### [SET EXERCISE 1]
Reproduce the listing word for word, from its first line through the line containing "var sketch = newSketch(context, id", including that line.

### [TEXT PASSAGE]

= Caste system in Kerala =

The caste system in Kerala differed from that found in the rest of India. While the Indian caste system generally modeled the four-fold division of society into Brahmins, Kshatriyas, Vaishyas and Shudras, in Kerala, the Nambudiri Brahmins formed the priestly class and only rarely recognized anyone else as being other than Shudra or untouchables, the latter being outside the caste system entirely. Thus, the Kerala caste system was ritualized but it was not the varna model found elsewhere. In Southern India, only in Kerala did there appear warrior lineages approximate to the Kshatriya model.These warriors never lost their identity as sudras.

==Origin of the caste system==
One theory that explains the origins of the caste system in the Kerala region – which prior to the independence of India comprised the three areas known as Malabar District, Travancore and Cochin – is based on the actions of Aryan Jains introducing such distinctions prior to the 8th century CE. This argues that the Jains needed protection when they arrived in the area and recruited a group of local sympathizers to provide it. These people were then distinguished from others in the local population by their occupation as protectors, with the others all being classed as out-caste. Cyriac Pullapilly, a Professor of History, describes that this meant they "... were given Kshatriya functions, but only Shudra status."

An alternative theory, also explained by Pullapilly, states that the system was introduced by Nambudiri Brahmins themselves. Although Brahmin influences had existed in the area since at least the 1st century CE, there was a large influx of these people from around the 8th century when they acted as priests, counsellors and ministers to invading Aryan princes. At the time of their arrival, the non-aboriginal local population had been converted to Buddhism by missionaries who had come from the north of India and from Ceylon. The Brahmins used their symbiotic relationship with the invading forces to assert their beliefs and position. Buddhist temples and monasteries were either destroyed or taken over for use in Hindu practices, thus undermining the ability of the Buddhists to propagate their beliefs. The Brahmins treated almost all of those who acceded to their priestly status as Shudra, permitting only a small number to be recognised as Kshatriya, these being some of the local rulers who co-operated with them. By the 11th century, this combination of association with kings and invaders, and with the destruction or take-over of Buddhist temples, made the Brahmins by far the largest land-owning group in the region and they remained so until very recent times. The origins of Malayalam as a language is also speculated to be Nambudiri Brahmin's mixing of Sanskrit and the local Tamil language. Their dominating influence was to be found in all matters: religion, politics, society, economics and culture.

### [SET EXERCISE 2]
Carry the text on the caste system in Kerala further from the point where it ends.

### [ENTRIES PROVIDED]
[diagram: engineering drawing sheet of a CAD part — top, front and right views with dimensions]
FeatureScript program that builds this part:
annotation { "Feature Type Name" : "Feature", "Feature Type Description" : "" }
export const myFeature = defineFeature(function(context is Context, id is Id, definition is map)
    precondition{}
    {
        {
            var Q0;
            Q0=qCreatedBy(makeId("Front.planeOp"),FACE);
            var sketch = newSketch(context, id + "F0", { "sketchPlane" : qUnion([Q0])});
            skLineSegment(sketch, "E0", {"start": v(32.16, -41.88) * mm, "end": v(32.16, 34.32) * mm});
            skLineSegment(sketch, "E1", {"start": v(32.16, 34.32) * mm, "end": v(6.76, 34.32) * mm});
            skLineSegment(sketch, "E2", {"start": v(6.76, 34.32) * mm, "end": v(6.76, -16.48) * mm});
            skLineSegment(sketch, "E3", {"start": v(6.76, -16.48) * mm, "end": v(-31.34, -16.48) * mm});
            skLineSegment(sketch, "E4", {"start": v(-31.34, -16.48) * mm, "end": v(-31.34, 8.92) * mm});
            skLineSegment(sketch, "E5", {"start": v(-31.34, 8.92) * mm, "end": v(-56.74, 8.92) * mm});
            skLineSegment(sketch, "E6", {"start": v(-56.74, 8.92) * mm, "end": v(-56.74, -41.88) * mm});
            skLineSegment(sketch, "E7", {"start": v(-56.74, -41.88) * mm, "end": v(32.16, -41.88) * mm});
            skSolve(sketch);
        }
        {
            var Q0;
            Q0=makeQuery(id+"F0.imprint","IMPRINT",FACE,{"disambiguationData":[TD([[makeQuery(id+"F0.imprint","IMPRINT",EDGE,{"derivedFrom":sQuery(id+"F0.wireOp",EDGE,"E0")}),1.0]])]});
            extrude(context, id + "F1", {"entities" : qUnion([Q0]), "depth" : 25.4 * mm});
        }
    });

### [OUTPUT 1]
[diagram: engineering drawing sheet of a CAD part — top, front and right views with dimensions]
FeatureScript program that builds this part:
annotation { "Feature Type Name" : "Feature", "Feature Type Description" : "" }
export const myFeature = defineFeature(function(context is Context, id is Id, definition is map)
    precondition{}
    {
        {
            var Q0;
            Q0=qCreatedBy(makeId("Front.planeOp"),FACE);
            var sketch = newSketch(context, id + "F0", { "sketchPlane" : qUnion([Q0])});

### [OUTPUT 2]
A theory presented by Pullapilly and also by Rene Barendse, who as of 2012 is a Fellow of the International Institute for Asian Studies, claims that the caste system established by Nambudiri Brahmins of Kerala was in accordance with the will of Parasurama, an avatar of Vishnu. The Nambudiris had control of 64 villages and asserted that they had powers given to them by the gods, so much so that they considered even other Brahmin groups to be outside the caste hierarchy. Both writers consider this to be the traditional Nambudiri myth of origin. The Nambudiri Brahmins were at the top of the ritual caste hierarchy, outranking even the kings. Anyone who was not a Nambudiri was treated by them as an untouchable.

==Ritual pollution==
The entire Malabar region had strict pollution rules that were considered by the observers to be the most extreme in all of India. Lower caste people could use only separate paths and their houses were in places where they could not be seen. Lower castes can pollute a Brahmin or Nair, not by mere touch but also coming within certain feet from them. Nair warriors could kill a lower caste Pulayar on sight if they met with one of them on the highway. The Nambudhri Brahmins were top of the caste hierarchy and the Pulayar were at the lowest. According to most travelers, the Nairs were placed below the kings and the Brahmins in Caste hierarchy. The Ambalavasis were kept between the Brahmins and the Nairs. The lower castes were known as tintal jati, i.e. castes which pollutes at a distance. The food of the upper castes were referred to as "Amruthathu" (elixir) and the food of the lower castes was called "karikadi" (black brew), similarly the, dwelling places of the higher castes and the thatched huts of the lower castes were called the "royal abode" and "the field of rubbish" respectively.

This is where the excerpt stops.